La Sveglia

Strumentalizzare Falcone, una bestemmia civile

C’è un confine tra la propaganda e la bestemmia civile. Forza Italia lo ha superato il 23 marzo 2025, al Politeama Garibaldi di Palermo, usando la voce di Giovanni Falcone come sottofondo al proprio convegno sulla giustizia. Un partito fondato da un pregiudicato, costruito da un condannato per concorso esterno, che si prende il lusso di evocare Falcone nel salotto dove si riabilita D’Alì e si cita Mangano come “eroe”.

Falcone parlava di codice penale, di riforme, di impegno. Parlava da magistrato che conosceva il peso delle parole. Ma chi lo cita oggi lo fa per spingere una riforma – la separazione delle carriere tra giudici e pubblici ministeri – che lo stesso Falcone temeva. In Cose di Cosa Nostra, nel 1991, spiegava che una tale separazione avrebbe indebolito la lotta alla mafia, spezzando l’unità della magistratura e rendendo più vulnerabile il lavoro delle procure alle pressioni esterne.

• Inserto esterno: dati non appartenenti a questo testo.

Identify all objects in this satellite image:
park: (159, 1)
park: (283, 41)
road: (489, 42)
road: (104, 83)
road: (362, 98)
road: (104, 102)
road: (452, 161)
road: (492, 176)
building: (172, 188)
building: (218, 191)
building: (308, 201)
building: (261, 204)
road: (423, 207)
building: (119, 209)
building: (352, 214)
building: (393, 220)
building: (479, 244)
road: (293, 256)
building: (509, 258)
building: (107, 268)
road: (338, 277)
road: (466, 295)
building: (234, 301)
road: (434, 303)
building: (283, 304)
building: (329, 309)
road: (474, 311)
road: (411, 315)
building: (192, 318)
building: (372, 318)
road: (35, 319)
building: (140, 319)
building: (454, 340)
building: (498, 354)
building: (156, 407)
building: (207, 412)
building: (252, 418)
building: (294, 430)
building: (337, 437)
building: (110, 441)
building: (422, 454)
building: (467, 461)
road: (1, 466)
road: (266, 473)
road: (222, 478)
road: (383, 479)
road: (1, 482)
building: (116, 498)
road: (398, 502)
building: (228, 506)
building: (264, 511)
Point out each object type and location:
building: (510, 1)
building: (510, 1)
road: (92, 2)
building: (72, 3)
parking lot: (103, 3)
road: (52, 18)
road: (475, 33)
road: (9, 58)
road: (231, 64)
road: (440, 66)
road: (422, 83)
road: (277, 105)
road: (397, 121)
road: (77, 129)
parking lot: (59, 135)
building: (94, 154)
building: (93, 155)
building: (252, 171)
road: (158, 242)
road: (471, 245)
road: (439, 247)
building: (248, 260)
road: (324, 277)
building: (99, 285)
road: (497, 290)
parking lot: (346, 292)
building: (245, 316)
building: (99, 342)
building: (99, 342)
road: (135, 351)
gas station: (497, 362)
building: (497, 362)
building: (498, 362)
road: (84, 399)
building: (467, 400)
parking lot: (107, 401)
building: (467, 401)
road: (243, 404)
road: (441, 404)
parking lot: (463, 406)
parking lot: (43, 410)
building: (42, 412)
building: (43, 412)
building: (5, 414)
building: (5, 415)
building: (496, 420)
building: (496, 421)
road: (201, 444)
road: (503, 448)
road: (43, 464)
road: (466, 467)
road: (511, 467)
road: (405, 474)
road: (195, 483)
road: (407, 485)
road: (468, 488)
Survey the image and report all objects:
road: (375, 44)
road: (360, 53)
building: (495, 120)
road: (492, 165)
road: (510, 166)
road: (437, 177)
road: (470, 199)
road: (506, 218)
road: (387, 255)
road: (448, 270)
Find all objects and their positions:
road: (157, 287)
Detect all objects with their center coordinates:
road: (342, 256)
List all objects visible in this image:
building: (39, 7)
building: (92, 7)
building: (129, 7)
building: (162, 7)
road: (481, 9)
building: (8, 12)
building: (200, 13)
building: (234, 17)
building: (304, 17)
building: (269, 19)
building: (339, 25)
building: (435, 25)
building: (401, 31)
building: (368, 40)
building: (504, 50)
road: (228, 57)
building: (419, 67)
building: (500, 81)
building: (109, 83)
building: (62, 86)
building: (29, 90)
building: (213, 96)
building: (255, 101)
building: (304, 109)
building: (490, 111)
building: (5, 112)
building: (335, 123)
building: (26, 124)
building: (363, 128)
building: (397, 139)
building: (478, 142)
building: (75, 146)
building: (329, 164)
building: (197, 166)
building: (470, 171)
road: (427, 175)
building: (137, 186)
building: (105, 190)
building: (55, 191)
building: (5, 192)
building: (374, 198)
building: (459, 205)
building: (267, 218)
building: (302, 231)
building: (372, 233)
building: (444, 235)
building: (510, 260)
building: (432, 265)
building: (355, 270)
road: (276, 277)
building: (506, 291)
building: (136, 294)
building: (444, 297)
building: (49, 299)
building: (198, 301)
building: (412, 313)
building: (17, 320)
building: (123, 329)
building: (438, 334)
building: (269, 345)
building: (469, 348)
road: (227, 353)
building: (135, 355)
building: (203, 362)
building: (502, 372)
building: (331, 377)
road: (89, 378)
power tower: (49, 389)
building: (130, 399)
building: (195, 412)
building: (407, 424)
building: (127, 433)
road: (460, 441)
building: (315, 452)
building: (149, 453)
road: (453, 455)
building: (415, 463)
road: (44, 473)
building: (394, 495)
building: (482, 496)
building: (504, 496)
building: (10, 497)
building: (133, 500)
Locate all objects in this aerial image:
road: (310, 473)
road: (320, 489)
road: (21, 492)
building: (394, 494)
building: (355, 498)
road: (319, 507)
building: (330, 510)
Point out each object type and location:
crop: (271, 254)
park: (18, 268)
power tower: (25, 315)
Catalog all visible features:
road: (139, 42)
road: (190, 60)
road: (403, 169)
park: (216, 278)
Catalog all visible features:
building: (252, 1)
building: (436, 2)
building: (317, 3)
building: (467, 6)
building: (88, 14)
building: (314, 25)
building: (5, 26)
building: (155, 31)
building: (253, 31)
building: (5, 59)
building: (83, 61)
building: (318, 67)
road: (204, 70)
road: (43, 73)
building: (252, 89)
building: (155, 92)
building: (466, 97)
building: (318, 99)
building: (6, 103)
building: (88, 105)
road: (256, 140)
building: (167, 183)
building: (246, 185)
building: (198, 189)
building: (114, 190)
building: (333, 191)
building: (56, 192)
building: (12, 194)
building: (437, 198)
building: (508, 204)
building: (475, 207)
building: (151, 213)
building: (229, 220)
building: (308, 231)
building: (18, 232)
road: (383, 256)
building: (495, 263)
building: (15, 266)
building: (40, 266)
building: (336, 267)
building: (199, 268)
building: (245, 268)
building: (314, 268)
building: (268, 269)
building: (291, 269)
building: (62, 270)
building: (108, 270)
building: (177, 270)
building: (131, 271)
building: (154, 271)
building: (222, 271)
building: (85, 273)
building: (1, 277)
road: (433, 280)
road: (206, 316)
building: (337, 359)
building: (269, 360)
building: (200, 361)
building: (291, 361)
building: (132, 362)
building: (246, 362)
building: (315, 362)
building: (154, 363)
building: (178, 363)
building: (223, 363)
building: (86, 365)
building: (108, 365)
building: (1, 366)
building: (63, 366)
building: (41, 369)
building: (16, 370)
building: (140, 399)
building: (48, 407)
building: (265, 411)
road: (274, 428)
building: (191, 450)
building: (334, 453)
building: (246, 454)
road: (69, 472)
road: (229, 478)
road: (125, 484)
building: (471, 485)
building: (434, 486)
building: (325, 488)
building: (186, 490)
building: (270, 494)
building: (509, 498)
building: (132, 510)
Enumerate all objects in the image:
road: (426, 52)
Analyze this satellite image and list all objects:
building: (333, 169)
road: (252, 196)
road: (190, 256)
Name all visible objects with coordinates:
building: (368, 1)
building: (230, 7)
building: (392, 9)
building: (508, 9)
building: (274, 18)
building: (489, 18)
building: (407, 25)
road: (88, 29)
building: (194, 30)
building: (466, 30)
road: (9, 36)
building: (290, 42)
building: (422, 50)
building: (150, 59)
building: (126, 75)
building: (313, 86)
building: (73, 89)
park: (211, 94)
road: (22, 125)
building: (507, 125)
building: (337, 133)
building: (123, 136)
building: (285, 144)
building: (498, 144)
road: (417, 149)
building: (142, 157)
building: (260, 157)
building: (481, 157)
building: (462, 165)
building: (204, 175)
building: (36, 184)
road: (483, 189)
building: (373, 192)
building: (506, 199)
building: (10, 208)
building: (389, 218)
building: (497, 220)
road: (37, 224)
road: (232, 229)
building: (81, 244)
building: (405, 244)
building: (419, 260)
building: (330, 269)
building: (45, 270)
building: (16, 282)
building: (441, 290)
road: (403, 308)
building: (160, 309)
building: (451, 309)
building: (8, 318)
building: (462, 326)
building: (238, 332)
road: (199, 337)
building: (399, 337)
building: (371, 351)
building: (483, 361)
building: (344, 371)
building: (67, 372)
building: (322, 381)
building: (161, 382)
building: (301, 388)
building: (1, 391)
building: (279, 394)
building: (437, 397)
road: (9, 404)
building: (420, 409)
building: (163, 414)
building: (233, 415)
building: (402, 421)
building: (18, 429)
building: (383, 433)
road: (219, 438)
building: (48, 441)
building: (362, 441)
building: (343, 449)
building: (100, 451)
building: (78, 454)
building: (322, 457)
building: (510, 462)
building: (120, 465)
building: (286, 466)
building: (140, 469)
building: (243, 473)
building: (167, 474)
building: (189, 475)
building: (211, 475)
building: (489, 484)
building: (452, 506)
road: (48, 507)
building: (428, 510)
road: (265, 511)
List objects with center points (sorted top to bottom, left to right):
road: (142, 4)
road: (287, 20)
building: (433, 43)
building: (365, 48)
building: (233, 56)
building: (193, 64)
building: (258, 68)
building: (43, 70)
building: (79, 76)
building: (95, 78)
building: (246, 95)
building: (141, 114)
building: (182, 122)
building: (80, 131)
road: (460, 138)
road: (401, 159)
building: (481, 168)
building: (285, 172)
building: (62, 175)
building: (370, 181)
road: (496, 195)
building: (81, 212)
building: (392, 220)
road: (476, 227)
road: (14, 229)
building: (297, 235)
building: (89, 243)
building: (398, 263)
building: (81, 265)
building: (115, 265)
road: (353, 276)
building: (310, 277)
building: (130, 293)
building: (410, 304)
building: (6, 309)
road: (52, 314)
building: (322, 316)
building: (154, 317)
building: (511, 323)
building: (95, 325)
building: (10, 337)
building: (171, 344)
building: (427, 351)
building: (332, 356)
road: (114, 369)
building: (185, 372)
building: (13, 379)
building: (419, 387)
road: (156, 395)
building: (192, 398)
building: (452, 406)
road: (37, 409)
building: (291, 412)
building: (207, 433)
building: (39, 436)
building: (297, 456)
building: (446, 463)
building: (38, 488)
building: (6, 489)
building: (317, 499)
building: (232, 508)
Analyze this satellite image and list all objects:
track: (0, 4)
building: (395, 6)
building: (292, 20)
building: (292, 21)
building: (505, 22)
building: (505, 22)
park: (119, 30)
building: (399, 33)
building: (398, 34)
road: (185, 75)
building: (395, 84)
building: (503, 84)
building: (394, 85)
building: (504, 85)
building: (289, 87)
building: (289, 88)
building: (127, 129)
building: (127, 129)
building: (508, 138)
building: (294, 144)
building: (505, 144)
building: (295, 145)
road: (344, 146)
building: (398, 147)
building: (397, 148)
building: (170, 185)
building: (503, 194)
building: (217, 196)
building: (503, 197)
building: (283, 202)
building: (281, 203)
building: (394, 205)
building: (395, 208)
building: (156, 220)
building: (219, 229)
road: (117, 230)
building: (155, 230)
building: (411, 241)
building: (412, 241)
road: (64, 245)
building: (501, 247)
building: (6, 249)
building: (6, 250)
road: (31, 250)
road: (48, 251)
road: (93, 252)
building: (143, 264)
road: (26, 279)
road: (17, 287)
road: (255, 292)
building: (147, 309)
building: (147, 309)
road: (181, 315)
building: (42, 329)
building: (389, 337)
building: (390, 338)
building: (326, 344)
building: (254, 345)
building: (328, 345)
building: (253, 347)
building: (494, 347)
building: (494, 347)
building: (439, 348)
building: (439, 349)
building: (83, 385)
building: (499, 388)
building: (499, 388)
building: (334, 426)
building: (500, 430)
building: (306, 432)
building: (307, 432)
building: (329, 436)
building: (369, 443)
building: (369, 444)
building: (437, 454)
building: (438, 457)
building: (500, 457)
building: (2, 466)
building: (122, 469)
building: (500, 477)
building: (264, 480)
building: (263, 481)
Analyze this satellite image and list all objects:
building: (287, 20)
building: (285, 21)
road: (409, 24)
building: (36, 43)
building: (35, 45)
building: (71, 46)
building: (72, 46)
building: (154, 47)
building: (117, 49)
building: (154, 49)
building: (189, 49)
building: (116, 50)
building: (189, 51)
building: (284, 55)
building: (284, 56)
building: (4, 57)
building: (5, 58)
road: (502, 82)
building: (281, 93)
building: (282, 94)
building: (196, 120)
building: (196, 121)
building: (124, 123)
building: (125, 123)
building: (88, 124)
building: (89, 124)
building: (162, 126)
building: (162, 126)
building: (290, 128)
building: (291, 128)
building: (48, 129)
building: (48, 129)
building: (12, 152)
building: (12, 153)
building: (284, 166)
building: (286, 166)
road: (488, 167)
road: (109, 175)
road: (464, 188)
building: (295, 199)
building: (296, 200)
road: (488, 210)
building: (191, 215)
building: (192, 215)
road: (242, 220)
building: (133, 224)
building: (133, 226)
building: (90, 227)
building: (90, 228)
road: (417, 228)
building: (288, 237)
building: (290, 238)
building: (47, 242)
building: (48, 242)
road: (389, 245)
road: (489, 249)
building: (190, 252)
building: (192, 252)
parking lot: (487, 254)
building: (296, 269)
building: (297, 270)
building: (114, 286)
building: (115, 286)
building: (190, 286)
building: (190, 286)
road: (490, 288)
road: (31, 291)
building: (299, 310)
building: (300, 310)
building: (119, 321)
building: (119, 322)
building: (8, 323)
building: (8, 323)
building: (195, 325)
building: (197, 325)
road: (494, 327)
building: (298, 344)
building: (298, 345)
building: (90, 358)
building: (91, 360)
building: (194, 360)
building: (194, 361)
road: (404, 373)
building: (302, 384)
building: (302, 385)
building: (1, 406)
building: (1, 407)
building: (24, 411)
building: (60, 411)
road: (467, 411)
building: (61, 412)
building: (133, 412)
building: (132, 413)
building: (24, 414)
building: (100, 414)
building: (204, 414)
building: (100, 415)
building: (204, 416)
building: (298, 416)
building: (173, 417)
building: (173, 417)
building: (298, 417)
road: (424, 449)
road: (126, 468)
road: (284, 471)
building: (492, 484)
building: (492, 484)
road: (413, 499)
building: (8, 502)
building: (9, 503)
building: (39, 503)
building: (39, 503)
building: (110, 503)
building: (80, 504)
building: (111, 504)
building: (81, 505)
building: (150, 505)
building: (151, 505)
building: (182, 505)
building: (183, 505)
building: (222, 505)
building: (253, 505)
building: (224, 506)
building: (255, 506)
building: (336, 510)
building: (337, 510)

E mentre Forza Italia si commuove davanti alle sue frasi, ignora il proprio archivio giudiziario: Marcello Dell’Utri, condannato a 7 anni per concorso esterno in associazione mafiosa; Antonio D’Alì, 6 anni, stessa imputazione; Amedeo Matacena, 3 anni per contiguità con la ’ndrangheta; Nicola Cosentino, 10 anni per concorso esterno con il clan dei Casalesi; Giancarlo Pittelli, 11 anni in primo grado per aver operato a favore della ’ndrangheta; Salvatore Ferrigno, 10 anni in primo grado per voto di scambio politico-mafioso.

Falcone non appartiene a un partito. Non può essere brandizzato. Non può essere usato come copertura da chi ha contribuito, anche solo per affinità, a rendere questo Paese meno giusto. Bisogna ricordarsi di ricordare, anche quando non conviene.